**Work request:** Please state in a single number how many lines of the entries below include the word "stands".
═══ Supplied material ═══
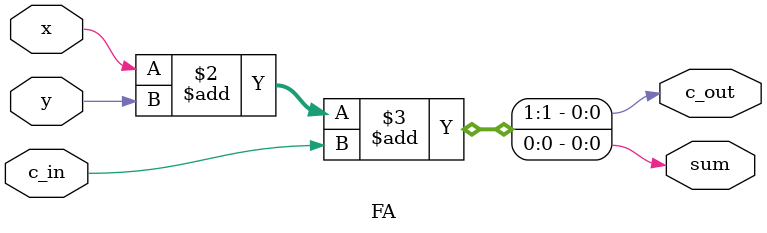
<source format=v>

module testbench;
    reg x,y,c_in;
    wire s,c;
    FA adder(.x(x),.y(y),.c_in(c_in),.sum(s),.c_out(c));

    initial begin
        x = 0;
        y = 0;
        c_in = 0;

        #5
        $display ("X = %d , Y = %d , C_in = %d , C_out = %d , S = %d\n",x,y,c_in,c,s);
        #20 
        x = 1;
        y = 0;
        c_in = 0;

        #5
        $display ("X = %d , Y = %d , C_in = %d , C_out = %d , S = %d\n",x,y,c_in,c,s);
        #20 
        x = 0;
        y = 1;
        c_in = 0;

        #5
        $display ("X = %d , Y = %d , C_in = %d , C_out = %d , S = %d\n",x,y,c_in,c,s);
        #20 
        x = 1;
        y = 1;
        c_in = 0;

        #5
        $display ("X = %d , Y = %d , C_in = %d , C_out = %d , S = %d\n",x,y,c_in,c,s);
        #20 
        x = 0;
        y = 0;
        c_in = 1;

        #5
        $display ("X = %d , Y = %d , C_in = %d , C_out = %d , S = %d\n",x,y,c_in,c,s);
        #20 
        x = 1;
        y = 0;
        c_in = 1;

        #5
        $display ("X = %d , Y = %d , C_in = %d , C_out = %d , S = %d\n",x,y,c_in,c,s);
        #20 
        x = 0;
        y = 1;
        c_in = 1;

        #5
        $display ("X = %d , Y = %d , C_in = %d , C_out = %d , S = %d\n",x,y,c_in,c,s);
        #20 
        x = 1;
        y = 1;
        c_in = 1;

        #5
        $display ("X = %d , Y = %d , C_in = %d , C_out = %d , S = %d\n",x,y,c_in,c,s);
        $finish;
    end
endmodule



module HA(a, b, sum, carry);
    input a, b;
    output sum, carry;
    reg sum, carry;

    always@(a or b)
    begin
        sum = a^b; // ^ stands for XOR
        carry = a&b; // & stands for AND
    end
endmodule



module FA(x,y,c_in,sum,c_out);
    input x,y,c_in;
    output sum,c_out;
    reg sum , c_out ;
    wire a , b, c ;

    always@(x or y or c_in)
    begin
        {c_out , sum } = x+y+c_in ; //{cout , sum} 當作兩個 bits 的組合 因此 x+y+c_in 的二進制就會分別有 c_out sum 的 bits
    end
endmodule


</source>
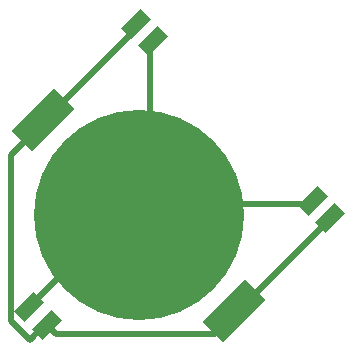
<source format=gbl>
%FSLAX33Y33*%
%MOMM*%
%AMRect-W2350000-H1200000-RO0.750*
21,1,2.35,1.2,0.,0.,225*%
%AMRect-W2350000-H1200000-RO1.750*
21,1,2.35,1.2,0.,0.,45*%
%AMRect-W2500000-H5100000-RO0.250*
21,1,2.5,5.1,0.,0.,315*%
%ADD10C,0.508*%
%ADD11Rect-W2350000-H1200000-RO0.750*%
%ADD12Rect-W2350000-H1200000-RO1.750*%
%ADD13C,17.8*%
%ADD14Rect-W2500000-H5100000-RO0.250*%
D10*
%LNbottom copper_traces*%
G01*
X26000Y12500D02*
X12500Y12500D01*
X3593Y2276D02*
X2305Y0988D01*
X4500Y1500D02*
X4000Y2000D01*
X2305Y0988D02*
X0738Y2555D01*
X12500Y12500D02*
X11500Y11500D01*
X2500Y4000D02*
X10000Y11500D01*
X12500Y26000D02*
X12500Y12500D01*
X10000Y11500D02*
X11500Y11500D01*
X11500Y27500D02*
X3500Y19500D01*
X0738Y16648D02*
X5000Y20910D01*
X18000Y1500D02*
X4500Y1500D01*
X0738Y2555D02*
X0738Y16648D01*
X18000Y1500D02*
X27500Y11000D01*
%LNbottom copper component aa2ad5c2276a115c*%
D11*
X12742Y26258D03*
X11258Y27742D03*
%LNbottom copper component becf046d8cbe18d5*%
D12*
X26258Y12742D03*
X27742Y11258D03*
%LNbottom copper component f00f0886dcd7b053*%
X2258Y3742D03*
X3742Y2258D03*
%LNbottom copper component 3f7fce908c9848ab*%
D13*
X11500Y11500D03*
D14*
X3404Y19596D03*
X19596Y3404D03*
M02*
</source>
═══
**Exercise result:** 2